- 3 years ago
My dearest bee’s,
Ive seen lots of posts on waiting so id like to post my story and see what you all make of it,
Met the man of my absolute dreams after coming out of a bad relationship, coming up to 3years ago, I fell completely for him, and hard to, and he did the same, hes 31 im 27, id never met anyone like him, he plays in a band and I just love everything about him, bout 18months in watchin tv one night, someone was getting married and having previously been there I never thought I’d go there again, he said something like if that was me id do this…..I said well when you get married can I be a bridesmaid to just kind of blow off the situation, to which he replied that he hoped id be the bride…..now….my life completely flipped over at that point, suddenly in that small conversation I lost my whole senses and I said yes! He was so happy, I was so happy, everything was beautiful, he had asked, id said yes, my life plans had changed in 10 minutes!

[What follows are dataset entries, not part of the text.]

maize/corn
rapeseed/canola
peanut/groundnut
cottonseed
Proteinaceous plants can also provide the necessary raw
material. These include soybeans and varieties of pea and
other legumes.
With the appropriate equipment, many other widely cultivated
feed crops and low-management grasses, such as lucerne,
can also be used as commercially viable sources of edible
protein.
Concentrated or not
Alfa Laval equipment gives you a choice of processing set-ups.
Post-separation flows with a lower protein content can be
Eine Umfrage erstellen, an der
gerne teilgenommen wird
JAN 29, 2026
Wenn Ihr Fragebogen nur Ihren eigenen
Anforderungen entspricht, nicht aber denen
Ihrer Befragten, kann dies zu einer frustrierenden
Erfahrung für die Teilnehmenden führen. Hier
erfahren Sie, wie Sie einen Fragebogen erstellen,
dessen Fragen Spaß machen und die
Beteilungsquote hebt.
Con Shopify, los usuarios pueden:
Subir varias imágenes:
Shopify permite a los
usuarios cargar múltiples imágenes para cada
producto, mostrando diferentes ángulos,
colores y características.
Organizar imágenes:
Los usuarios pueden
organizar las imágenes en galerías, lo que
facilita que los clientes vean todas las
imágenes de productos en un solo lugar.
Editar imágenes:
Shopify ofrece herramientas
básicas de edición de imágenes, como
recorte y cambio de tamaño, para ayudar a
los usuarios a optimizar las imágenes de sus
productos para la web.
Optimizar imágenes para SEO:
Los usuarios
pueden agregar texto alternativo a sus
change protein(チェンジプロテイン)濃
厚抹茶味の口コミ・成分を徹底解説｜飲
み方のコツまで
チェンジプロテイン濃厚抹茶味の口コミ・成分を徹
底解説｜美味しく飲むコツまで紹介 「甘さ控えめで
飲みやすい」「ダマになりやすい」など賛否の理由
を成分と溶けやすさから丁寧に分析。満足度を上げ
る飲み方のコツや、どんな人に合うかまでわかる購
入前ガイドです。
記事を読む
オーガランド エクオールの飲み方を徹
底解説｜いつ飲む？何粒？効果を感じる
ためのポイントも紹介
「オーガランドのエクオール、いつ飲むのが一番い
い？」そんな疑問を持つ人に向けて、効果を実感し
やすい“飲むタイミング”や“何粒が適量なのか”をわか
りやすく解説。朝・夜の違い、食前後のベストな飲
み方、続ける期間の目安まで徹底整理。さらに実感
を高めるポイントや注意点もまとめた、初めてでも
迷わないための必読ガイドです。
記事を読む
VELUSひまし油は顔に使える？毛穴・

Fast forward to last april, I got some devastating news, i got diagnosed with cervical cancer, treatable, but I was frightened, I needed my man, unfortunately he was playing a gig that day and refused to be with me when i needed him, but I sucked it up and carried on, so ive been going through treatment, mostly alone, but thats ok, I prefer it that way,he got nade redundant and times were hard and one day for what ever reason I asked if it would be ok to get me a ring, somethin small and understated, im not a big fancy ring person, 20quid off esty would’ve done fine, just so I felt like I had somethin to aim at, its hard not knowing if you have tomorrow, he said no, I asked why and of we were ok, he said he had no money for rings, and I know that, but 20quid wouldnt have broken the bank, anyway long and short of it, he didnt mean for me to think we were engaged! He never intended it, ive been such a fool, ive told everyone that we were, when he didnt even ask! Now another year has passed, and we’ve had so many arguments about the whole thing, I feel so hurt by him, he finally came out and said hes not ready for it, infact he doesnt want kids or marriage, and im heartbroken, I dont know what to do, im on my second round of chemo, and it doesnt really look good on my front, and now because of all the arguments hes not even with me, he doesnt want anything with me or anyone else, although we are together everyday he says if he does decide to be with someone it will only be with me, we discussed stuff the other night, I asked him if we did have a relationship again what am I allowed to want and asked for, so theres guidlines so that I know what is acceptable to him or not, I asked if I had to give up kids and marriage would he give up his band for me, its not that I dont like them, they get in the way right now when I need him, he said no, that he thinks he should be able to have band and a relationship with me, I dont think this is fair, but ive told him ill not make him choose as I know how much it means to him, so now im at a loss what to do ladies, im so sad, and confused, im hurt that he doesnt want to make me his wife, im worried that ill die and he will regret it, im worried that if I dont he will still not be ready and ill be wasting tome that ive fought for, and I love him,,I love him so damn much, do I wait? Or walk away? Anyone in any similar situation?